> REQUIRED ACTION 1
Update the part of the evaluation order text that opens with the words containing "Expression Order" and closes with "operand is falsy.", replacing every "operand" with "argument".
> REQUIRED ACTION 2
According to the evaluation order text, in what order are struct literal fields evaluated?

> TEXT PROVIDED
>>>>

Evaluation Order

Source-order evaluation, short-circuiting, assignment order, defers, cleanup, and operator precedence.

Evaluation order is part of the current language semantics. Except for constructs that short-circuit or select one branch, subexpressions are evaluated left-to-right in source order, and each subexpression's side effects complete before the next subexpression begins.

Expression Order

  • Unary operators evaluate their operand before applying the operator.
  • Casts evaluate the value before performing the checked conversion.
  • Binary operators evaluate the left operand before the right operand.
  • && evaluates the right operand only when the left operand is truthy.
  • || evaluates the right operand only when the left operand is falsy.
  • condition ? then_expr : else_expr evaluates the condition first, then only the selected branch.
  • A call evaluates the callee expression first.
  • A method call evaluates the receiver before all explicit arguments.
  • Call arguments are evaluated in parameter order after named and default arguments are normalized.
  • Struct literal fields are evaluated in struct declaration order, including default field values.
  • Array, vector, and tuple literal elements are evaluated left-to-right.
  • Member access, optional member access, and subscript expressions evaluate the receiver or base expression first.
  • Subscript index expressions are evaluated left-to-right after the base expression.

Example:

import std.io;

fn log(label: str, value: i32) -> i32 {
    io.println("{label}");
    return value;
}

fn main() {
    let result = log("left", 1) + log("right", 2);
    io.println("result={result}");
}

Output:

left
right
result=3

Short-circuiting evaluates only the branch it needs:

fn mark(flag: &bool) -> bool {
    flag = true;
    return true;
}

fn main() {
    let right = false;
    let ok = false && mark(&right);

    assert !ok;
    assert !right;
}

Assignment Order

Assignment evaluates the target first, including the receiver, base, member path, and index expressions needed to identify the destination. It then evaluates the right-hand side and stores the result.

<<<<

> DATASET RECORDS

>>>>

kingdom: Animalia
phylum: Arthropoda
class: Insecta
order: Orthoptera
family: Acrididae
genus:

<<<<

> WRITTEN SOLUTION 1
Expression Order

  • Unary operators evaluate their argument before applying the operator.
  • Casts evaluate the value before performing the checked conversion.
  • Binary operators evaluate the left argument before the right argument.
  • && evaluates the right argument only when the left argument is truthy.
  • || evaluates the right argument only when the left argument is falsy.

> WRITTEN SOLUTION 2
In struct declaration order, including default field values.